Easy ways to “sneak” more movement into your daily life
If you’re not the kind of person who embraces a structured exercise program, try to think about physical activity as a lifestyle choice rather than a task to check off your to-do list. Look at your daily routine and consider ways to sneak in activity here and there. Even very small activities can add up over the course of a day.
Make chores count. House and yard work can be quite a workout, especially when done at a brisk pace. Scrub, vacuum, sweep, dust, mow, and weed—it all counts.
Look for ways to add extra steps. Take the stairs instead of the elevator or escalator. Park farther from a building entrance, rather than right out front. Get off your train or bus one stop early. The extra walking adds up.
Ditch the car whenever possible. Instead of driving everywhere, walk or bike instead when the distance is doable.
Move at work. Get up to talk to co-workers, rather than phoning or sending an email or IM. Take a walk during your coffee and lunch breaks. Use the bathroom on another floor. Walk while you’re talking on the phone.
Exercise during commercial breaks. Make your TV less sedentary by exercising every time commercials come on or during the credits. Options include jumping jacks, sit-ups, or arm exercises using weights.

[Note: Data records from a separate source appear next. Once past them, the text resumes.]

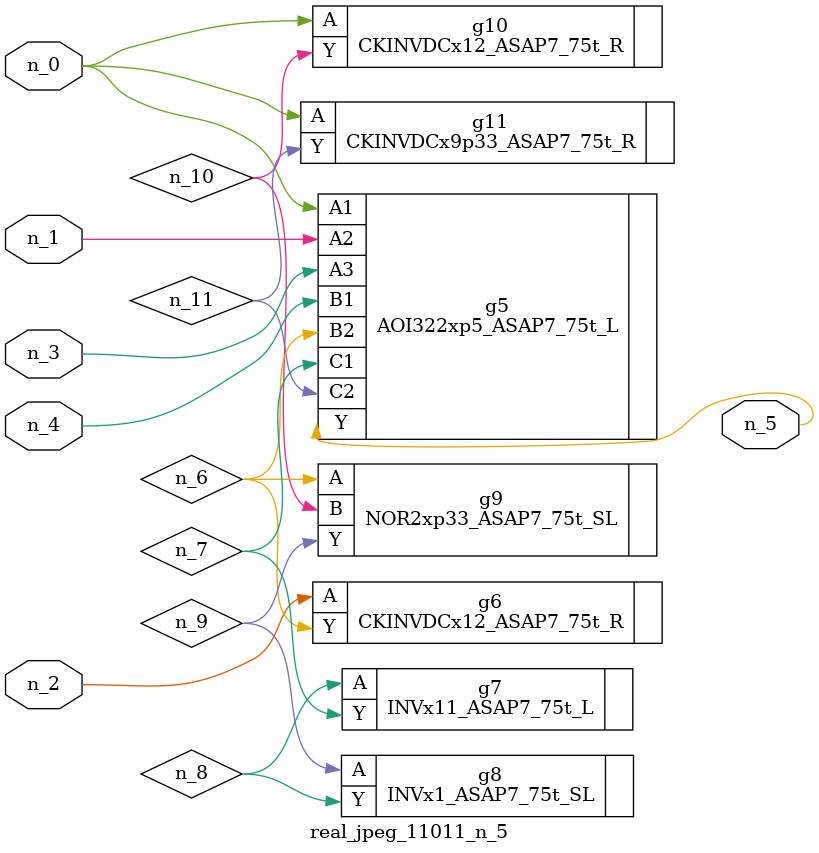
<source format=v>
module real_jpeg_11011_n_5 (n_4, n_0, n_1, n_2, n_3, n_5);

input n_4;
input n_0;
input n_1;
input n_2;
input n_3;

output n_5;

wire n_8;
wire n_11;
wire n_6;
wire n_7;
wire n_10;
wire n_9;

AOI322xp5_ASAP7_75t_L g5 ( 
.A1(n_0),
.A2(n_1),
.A3(n_3),
.B1(n_4),
.B2(n_6),
.C1(n_7),
.C2(n_11),
.Y(n_5)
);

CKINVDCx12_ASAP7_75t_R g10 ( 
.A(n_0),
.Y(n_10)
);

CKINVDCx9p33_ASAP7_75t_R g11 ( 
.A(n_0),
.Y(n_11)
);

CKINVDCx12_ASAP7_75t_R g6 ( 
.A(n_2),
.Y(n_6)
);

NOR2xp33_ASAP7_75t_SL g9 ( 
.A(n_6),
.B(n_10),
.Y(n_9)
);

INVx11_ASAP7_75t_L g7 ( 
.A(n_8),
.Y(n_7)
);

INVx1_ASAP7_75t_SL g8 ( 
.A(n_9),
.Y(n_8)
);


endmodule
</source>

How getting a dog can boost fitness
Owning a dog leads to a more active lifestyle. Playing with a dog and taking him for a walk, hike, or run are fun and rewarding ways to fit exercise into your schedule. Studies have shown that dog owners are far more likely to meet their daily exercise requirements than non-owners. One year-long study found that walking an overweight dog helped both the animals and their owners lose weight (11 to 15 pounds). Researchers found that the dogs provided support in similar ways to a human exercise buddy, but with greater consistency and without any negative influence.

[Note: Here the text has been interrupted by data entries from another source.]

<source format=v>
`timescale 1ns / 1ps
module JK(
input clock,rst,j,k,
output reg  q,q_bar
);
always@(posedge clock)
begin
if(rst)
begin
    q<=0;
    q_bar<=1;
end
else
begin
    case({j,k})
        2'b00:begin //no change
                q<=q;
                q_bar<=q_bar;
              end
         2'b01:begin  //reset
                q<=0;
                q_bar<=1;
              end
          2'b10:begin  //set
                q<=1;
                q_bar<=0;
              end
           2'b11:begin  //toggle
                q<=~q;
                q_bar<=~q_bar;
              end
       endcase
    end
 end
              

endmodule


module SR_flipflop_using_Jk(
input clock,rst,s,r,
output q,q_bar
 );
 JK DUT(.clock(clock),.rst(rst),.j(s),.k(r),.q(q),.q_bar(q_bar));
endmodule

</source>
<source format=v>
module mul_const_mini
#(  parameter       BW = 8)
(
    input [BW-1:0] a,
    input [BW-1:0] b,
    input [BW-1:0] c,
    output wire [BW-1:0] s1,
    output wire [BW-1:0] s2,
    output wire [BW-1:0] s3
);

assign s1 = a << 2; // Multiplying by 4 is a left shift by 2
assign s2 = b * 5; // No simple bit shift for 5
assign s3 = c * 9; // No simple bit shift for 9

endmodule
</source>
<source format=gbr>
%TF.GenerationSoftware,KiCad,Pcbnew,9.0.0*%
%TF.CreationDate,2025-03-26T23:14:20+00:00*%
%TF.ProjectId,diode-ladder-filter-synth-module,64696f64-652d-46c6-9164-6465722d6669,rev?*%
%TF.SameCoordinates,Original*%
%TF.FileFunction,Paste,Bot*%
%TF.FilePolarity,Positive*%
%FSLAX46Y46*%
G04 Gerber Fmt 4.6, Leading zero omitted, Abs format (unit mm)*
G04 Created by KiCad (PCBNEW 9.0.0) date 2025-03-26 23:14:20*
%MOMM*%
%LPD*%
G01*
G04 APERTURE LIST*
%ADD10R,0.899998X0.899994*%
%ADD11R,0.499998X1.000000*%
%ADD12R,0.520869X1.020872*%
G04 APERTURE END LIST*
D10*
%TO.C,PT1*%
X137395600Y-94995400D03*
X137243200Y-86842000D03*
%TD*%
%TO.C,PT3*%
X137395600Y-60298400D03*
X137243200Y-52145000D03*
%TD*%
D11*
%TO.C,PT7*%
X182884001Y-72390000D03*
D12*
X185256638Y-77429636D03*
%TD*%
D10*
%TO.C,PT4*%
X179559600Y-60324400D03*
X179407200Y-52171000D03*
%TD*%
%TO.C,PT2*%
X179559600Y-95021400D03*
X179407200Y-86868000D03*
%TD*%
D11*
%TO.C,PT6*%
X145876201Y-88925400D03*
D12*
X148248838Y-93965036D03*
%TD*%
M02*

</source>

In another study, public housing residents who walked therapy dogs for up to 20 minutes, five days a week, lost an average of 14.4 pounds in a year, without changing their diets. If you’re not in a position to own a dog, you can volunteer to walk homeless dogs for an animal shelter or rescue group. You’ll not only be helping yourself, but by helping to socialize and exercise the dogs, you’ll make them more adoptable.
How to stay motivated to exercise
No matter how much you enjoy an exercise routine, you may find that you eventually lose interest in it. That’s the time to shake things up and try something new or alter the way you pursue the exercises that have worked so far.

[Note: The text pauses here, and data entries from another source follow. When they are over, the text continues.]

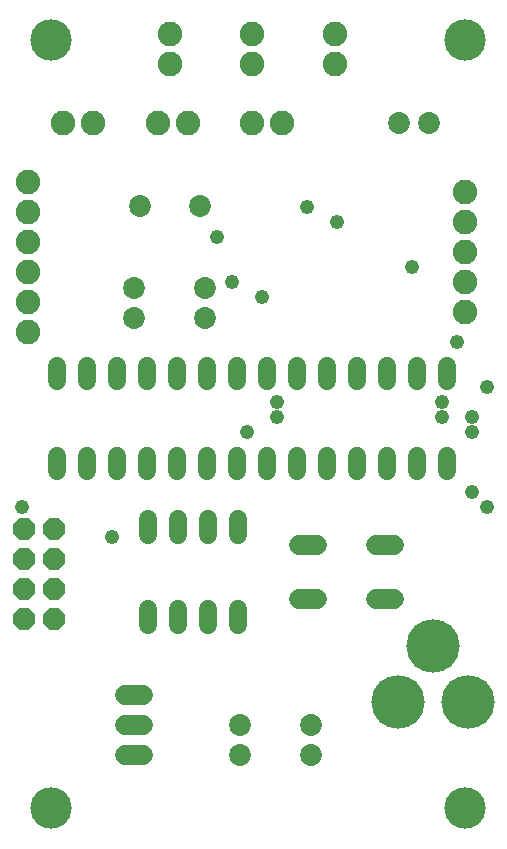
<source format=gbs>
G75*
%MOIN*%
%OFA0B0*%
%FSLAX24Y24*%
%IPPOS*%
%LPD*%
%AMOC8*
5,1,8,0,0,1.08239X$1,22.5*
%
%ADD10OC8,0.0740*%
%ADD11C,0.0820*%
%ADD12C,0.0600*%
%ADD13C,0.1380*%
%ADD14C,0.0680*%
%ADD15C,0.0730*%
%ADD16C,0.1780*%
%ADD17C,0.0480*%
D10*
X001517Y008467D03*
X001517Y009467D03*
X001517Y010467D03*
X001517Y011467D03*
X002517Y011467D03*
X002517Y010467D03*
X002517Y009467D03*
X002517Y008467D03*
D11*
X001643Y018015D03*
X001643Y019015D03*
X001643Y020015D03*
X001643Y021015D03*
X001643Y022015D03*
X001643Y023015D03*
X002824Y024983D03*
X003824Y024983D03*
X005973Y024983D03*
X006973Y024983D03*
X006367Y026952D03*
X006367Y027952D03*
X009123Y027952D03*
X009123Y026952D03*
X009123Y024983D03*
X010123Y024983D03*
X011879Y026952D03*
X011879Y027952D03*
X016210Y022684D03*
X016210Y021684D03*
X016210Y020684D03*
X016210Y019684D03*
X016210Y018684D03*
D12*
X015623Y016901D02*
X015623Y016381D01*
X014623Y016381D02*
X014623Y016901D01*
X013623Y016901D02*
X013623Y016381D01*
X012623Y016381D02*
X012623Y016901D01*
X011623Y016901D02*
X011623Y016381D01*
X010623Y016381D02*
X010623Y016901D01*
X009623Y016901D02*
X009623Y016381D01*
X008623Y016381D02*
X008623Y016901D01*
X007623Y016901D02*
X007623Y016381D01*
X006623Y016381D02*
X006623Y016901D01*
X005623Y016901D02*
X005623Y016381D01*
X004623Y016381D02*
X004623Y016901D01*
X003623Y016901D02*
X003623Y016381D01*
X002623Y016381D02*
X002623Y016901D01*
X002623Y013901D02*
X002623Y013381D01*
X003623Y013381D02*
X003623Y013901D01*
X004623Y013901D02*
X004623Y013381D01*
X005623Y013381D02*
X005623Y013901D01*
X006623Y013901D02*
X006623Y013381D01*
X007623Y013381D02*
X007623Y013901D01*
X008623Y013901D02*
X008623Y013381D01*
X009623Y013381D02*
X009623Y013901D01*
X010623Y013901D02*
X010623Y013381D01*
X011623Y013381D02*
X011623Y013901D01*
X012623Y013901D02*
X012623Y013381D01*
X013623Y013381D02*
X013623Y013901D01*
X014623Y013901D02*
X014623Y013381D01*
X015623Y013381D02*
X015623Y013901D01*
X008654Y011783D02*
X008654Y011263D01*
X007654Y011263D02*
X007654Y011783D01*
X006654Y011783D02*
X006654Y011263D01*
X005654Y011263D02*
X005654Y011783D01*
X005654Y008783D02*
X005654Y008263D01*
X006654Y008263D02*
X006654Y008783D01*
X007654Y008783D02*
X007654Y008263D01*
X008654Y008263D02*
X008654Y008783D01*
D13*
X002430Y002149D03*
X016210Y002149D03*
X016210Y027739D03*
X002430Y027739D03*
D14*
X010693Y010913D02*
X011293Y010913D01*
X011293Y009133D02*
X010693Y009133D01*
X013253Y009133D02*
X013853Y009133D01*
X013853Y010913D02*
X013253Y010913D01*
X005486Y005904D02*
X004886Y005904D01*
X004886Y004904D02*
X005486Y004904D01*
X005486Y003904D02*
X004886Y003904D01*
D15*
X008729Y003904D03*
X008729Y004904D03*
X011091Y004904D03*
X011091Y003904D03*
X007548Y018471D03*
X007548Y019471D03*
X007367Y022227D03*
X005367Y022227D03*
X005186Y019471D03*
X005186Y018471D03*
X014028Y024983D03*
X015028Y024983D03*
D16*
X015147Y007542D03*
X016328Y005692D03*
X013965Y005692D03*
D17*
X016962Y012180D03*
X016462Y012680D03*
X016462Y014680D03*
X016462Y015180D03*
X016962Y016180D03*
X015962Y017680D03*
X015462Y015680D03*
X015462Y015180D03*
X014462Y020180D03*
X011962Y021680D03*
X010962Y022180D03*
X009462Y019180D03*
X008462Y019680D03*
X007962Y021180D03*
X009962Y015680D03*
X009962Y015180D03*
X008962Y014680D03*
X004462Y011180D03*
X001462Y012180D03*
M02*

</source>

Pair your workout with a treat. For example, you can listen to an audiobook or watch your favorite TV show while on the treadmill or stationary bike.
Log your activity. Keep a record of your workouts and fitness progress. Writing things down or tracking them on an app increases commitment and holds you accountable to your routine. Later on, it will also be encouraging to look back at where you began.
Harness the power of the community. Having others rooting for us and supporting us through exercise ups and downs helps to keep motivation strong. There are numerous online fitness communities you can join. You can also try working out with friends either in person or remotely using fitness apps that let you track and compare your progress with each other.
Get inspired. Read a health and fitness magazine or visit an exercise website and get inspired with photos of people being active. Sometimes reading about and looking at images of people who are healthy and fit can motivate you to move your body.